Following God and walking IN my faith.

Which is a TOTALLY rebellious thing to do these days.

That life was like SANDPAPER for my soul.

Fine grit sandpaper. 

It made me WHO I AM.

That struggle defined me.

That struggle MADE me. 

Because after all that debauchery and fun, after all that “rebelling” ...

the true test was when God truly came into my life.

The true test would be finding a balance in my life between who I was and who I was becoming.

And little did I know….all that rebellion and “living”  was exactly what I needed to get back to the core of  myself.

Back to the “I-n-I”.

That life made me realize that true rebellion happens on the inside…

it happens when….

you LIVE your life to the fullest,

when you stand in your faith,

when you shine your light,

and

when you help others find theirs.

That is the essence or rebellion.

Sometimes its fine grit and sometimes it is rough grit.

But it is really the GRIT that matters.

As I write this today…I am eternally grateful for that life because as hard as it was…..

It made me.

Wednesday, May 15, 2013

Deep.

hourglass

I ran a bath and told the kids to read for 30 min and I set a timer.

I settled in with some parenting book that I brought in with me.

I figured I had 30 min to myself…well, 20 if I was lucky.

Kids….I sat thinking about how life was strange.

How did I get to THIS point in my life?

How did I get to a point where I have a bunch of kids that are growing literally in front of me.

How?

When?

WHY?

Why does it feel like days slip thru my fingers like sand while I desperately try and grasp them before they slip away?

Why does it feel like things are changing so fast that I am having a hard time “keeping up”?

Then I heard something…something. different.

I turned off the bathwater and listened carefully….

Someone was talking.

It wasn’t the kids.

It was a man…..in the house?

My heart started racing…..

I quickly jumped out of the bath and wrapped up in a towel.

I ran, still wet into the hallway and stuck my head into the living room….

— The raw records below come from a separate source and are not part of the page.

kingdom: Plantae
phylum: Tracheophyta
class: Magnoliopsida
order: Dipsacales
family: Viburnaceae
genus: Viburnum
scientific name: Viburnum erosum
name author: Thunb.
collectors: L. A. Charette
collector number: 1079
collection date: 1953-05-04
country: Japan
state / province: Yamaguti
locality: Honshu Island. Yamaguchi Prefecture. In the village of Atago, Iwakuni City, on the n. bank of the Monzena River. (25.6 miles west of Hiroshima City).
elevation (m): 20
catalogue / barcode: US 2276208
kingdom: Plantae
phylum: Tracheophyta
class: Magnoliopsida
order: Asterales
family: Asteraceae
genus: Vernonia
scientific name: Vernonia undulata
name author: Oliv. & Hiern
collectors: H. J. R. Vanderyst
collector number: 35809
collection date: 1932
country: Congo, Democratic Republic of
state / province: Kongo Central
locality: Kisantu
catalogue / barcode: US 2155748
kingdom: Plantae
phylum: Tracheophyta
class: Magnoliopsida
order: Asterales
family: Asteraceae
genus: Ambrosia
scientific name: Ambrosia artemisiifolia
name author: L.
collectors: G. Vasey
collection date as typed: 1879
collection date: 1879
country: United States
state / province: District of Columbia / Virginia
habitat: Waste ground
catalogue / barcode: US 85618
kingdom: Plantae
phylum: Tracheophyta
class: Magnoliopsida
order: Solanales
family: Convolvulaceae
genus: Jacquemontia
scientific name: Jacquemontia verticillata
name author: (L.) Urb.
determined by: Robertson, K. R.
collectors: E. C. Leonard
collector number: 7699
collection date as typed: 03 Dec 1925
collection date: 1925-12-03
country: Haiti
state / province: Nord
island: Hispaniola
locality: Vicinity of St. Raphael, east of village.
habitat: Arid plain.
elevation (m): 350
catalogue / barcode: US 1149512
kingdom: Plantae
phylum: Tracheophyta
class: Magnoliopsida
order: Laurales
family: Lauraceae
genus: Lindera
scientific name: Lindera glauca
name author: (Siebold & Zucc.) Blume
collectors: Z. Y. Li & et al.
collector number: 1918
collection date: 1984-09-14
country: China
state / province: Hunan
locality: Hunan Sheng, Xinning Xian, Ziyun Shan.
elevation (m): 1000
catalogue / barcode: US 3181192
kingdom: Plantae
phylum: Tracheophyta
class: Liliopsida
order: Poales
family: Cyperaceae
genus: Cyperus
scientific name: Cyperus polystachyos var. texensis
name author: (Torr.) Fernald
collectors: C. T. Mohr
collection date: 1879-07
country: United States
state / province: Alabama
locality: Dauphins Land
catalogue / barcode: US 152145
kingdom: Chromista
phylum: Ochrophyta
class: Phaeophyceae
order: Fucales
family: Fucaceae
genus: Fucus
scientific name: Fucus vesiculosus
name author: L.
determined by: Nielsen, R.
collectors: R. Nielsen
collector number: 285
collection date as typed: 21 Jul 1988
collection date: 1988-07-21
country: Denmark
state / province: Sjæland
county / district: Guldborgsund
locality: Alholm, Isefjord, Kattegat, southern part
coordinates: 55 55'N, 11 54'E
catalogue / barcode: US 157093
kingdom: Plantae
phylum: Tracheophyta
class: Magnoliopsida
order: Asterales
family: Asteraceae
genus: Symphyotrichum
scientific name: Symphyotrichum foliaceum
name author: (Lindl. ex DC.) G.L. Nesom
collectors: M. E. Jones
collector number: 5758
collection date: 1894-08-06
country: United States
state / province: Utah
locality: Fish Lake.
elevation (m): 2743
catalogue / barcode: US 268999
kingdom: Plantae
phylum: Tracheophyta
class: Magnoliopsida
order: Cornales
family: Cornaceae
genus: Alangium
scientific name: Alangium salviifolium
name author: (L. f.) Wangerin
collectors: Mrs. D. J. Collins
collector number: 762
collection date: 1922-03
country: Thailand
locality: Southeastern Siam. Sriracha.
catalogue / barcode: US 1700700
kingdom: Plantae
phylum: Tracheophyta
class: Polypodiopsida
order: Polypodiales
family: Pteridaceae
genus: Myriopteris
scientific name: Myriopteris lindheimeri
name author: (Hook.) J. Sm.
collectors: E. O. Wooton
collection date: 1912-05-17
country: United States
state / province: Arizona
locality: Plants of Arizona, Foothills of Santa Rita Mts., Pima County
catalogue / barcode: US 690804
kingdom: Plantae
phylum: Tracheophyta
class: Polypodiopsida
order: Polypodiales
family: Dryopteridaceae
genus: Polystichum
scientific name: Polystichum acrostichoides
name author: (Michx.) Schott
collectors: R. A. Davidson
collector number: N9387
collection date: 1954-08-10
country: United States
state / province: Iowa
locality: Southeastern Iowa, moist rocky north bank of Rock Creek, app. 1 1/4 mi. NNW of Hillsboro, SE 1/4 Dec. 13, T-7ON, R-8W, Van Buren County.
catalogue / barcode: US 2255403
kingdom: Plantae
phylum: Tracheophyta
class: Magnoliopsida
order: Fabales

all the kids looked up startled.

“What’s wrong Mom?  Why did you get out of the bath?” said Shasha.

I looked around the room confused.

I know I heard a MAN.

“I thought I heard someone talking….like a MANS voice.”

They all looked at each other and shrugged.

Then Zeek said , in a strikingly deep voice that I swear he didn’t have when I went into the BATH, “It was me Mom.  I was the only one talking.”

I stood there for a minute in total confusion.

That couldn’t have been Zeek…it was a MANS voice.

I looked again…..nope, he was the only one there.

It was happening….we were changing.  Right. before. my. eyes.

I slowly walked back to the bath a little more AWARE of just how quickly the sand is actually falling thru my fingers.

and

a little bit more desperate to keep days from slipping away.